19. Citizens for Tax Justice has published a study on the distributional analysis of state and local tax systems. It applies only to non-elderly married couples, who may have a different distribution of tax burden than other families. In addition, it considers only those taxes that are borne by a state's own residents. So, for example, the portion of Florida's or Hawaii's sales taxes that are "exported," that is, paid by visiting tourists, are not counted anywhere in the study. This is an appropriate procedure for considering a specific state's taxes, but results in a modest understatement of the national state and local tax burden when the results for all states are summed. The CTJ study showed the state and local tax burden on a family in the middle 20 percent of the income distribution to be 9.8 percent in 1995. Citizens for Tax Justice and The Institute on Taxation & Economic Policy, Who Pays? A Distributional Analysis of the Tax Systems in All 50 States, June 1996. It should be noted that states have cut taxes substantially since 1995.

20. As noted earlier, the Tax Foundation issued a correction to its tax burden figure for dual-earner families in February 1998. If the corrected figure of 37.6 percent of income is used instead of 38.2 percent, the overstatement is 26 percent relative to the estimates based on CBO data and 45 percent relative to the measure based on Joint Committee on Taxation data.

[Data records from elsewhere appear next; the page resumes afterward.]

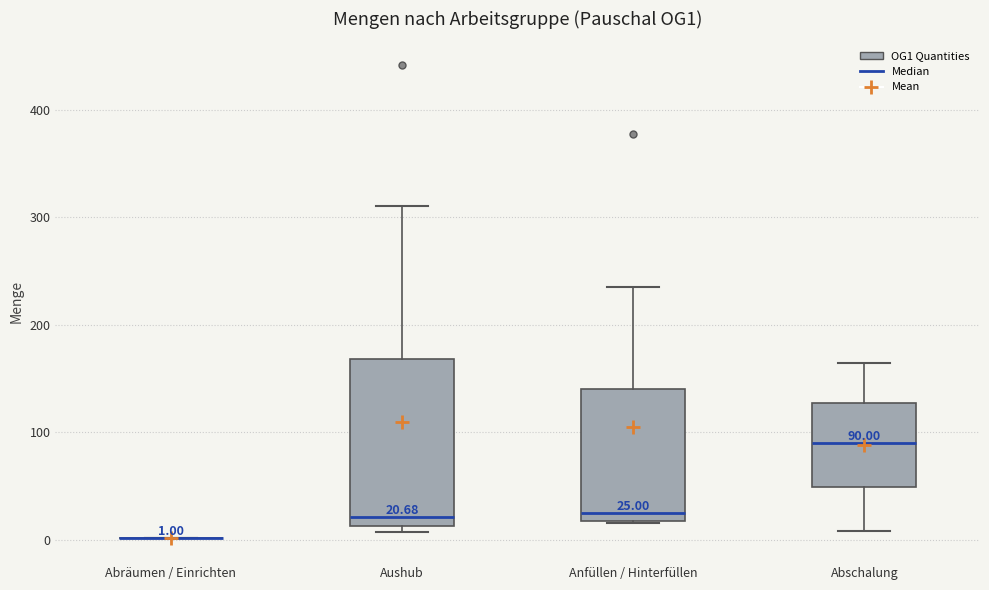

Which box is the tallest, from its lower edge to its upper edge?

Aushub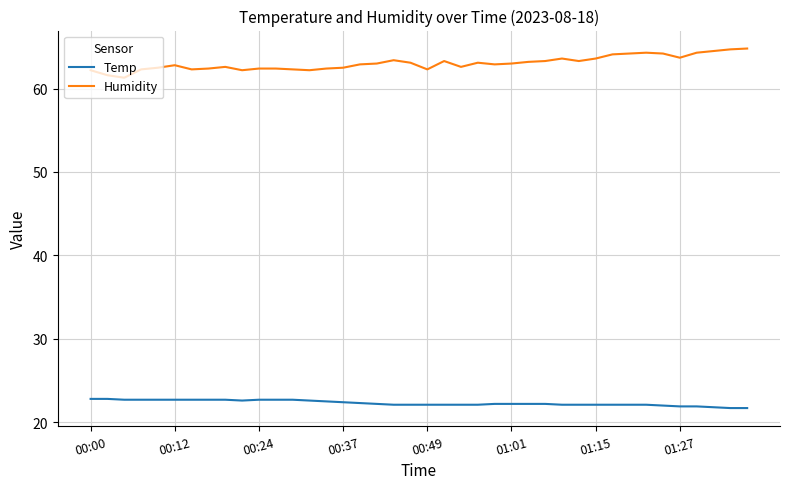

Which series has the largest total across all categories?

Humidity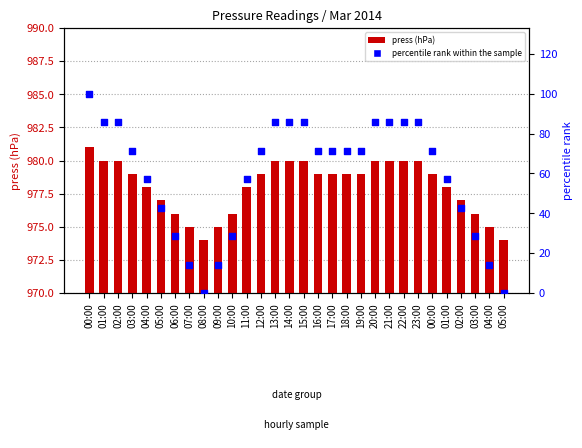

At which category is the sum across all series the highest?

00:00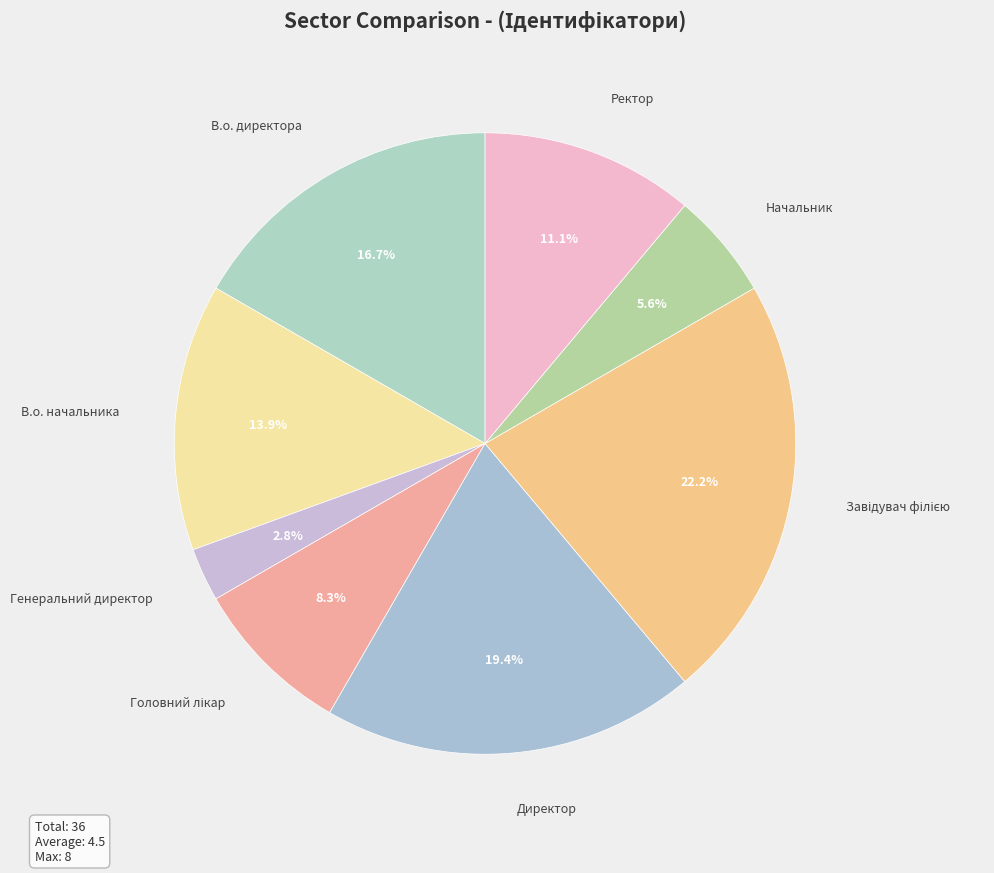

What percentage do Директор and Начальник together represent?

25.0%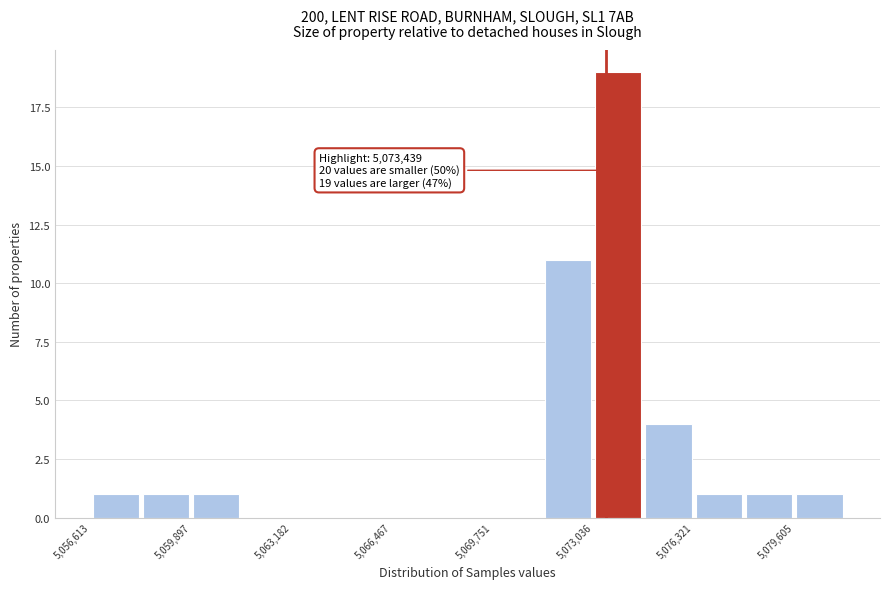

Read against the x-axis, roughly where is the centre of the tallest bar?

5074000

21. Office of Tax Analysis, Department of the Treasury, January 15, 1998. In the Treasury analysis, family income is assumed to be at the median income for four-person families, which Treasury estimates to be $54,900 in 1999. Income is assumed to come entirely from wages and salaries and be earned by one spouse. The family is assumed to have two children eligible for the new child tax credit. This is an example of a particular kind of family rather than being representative of all median-income families.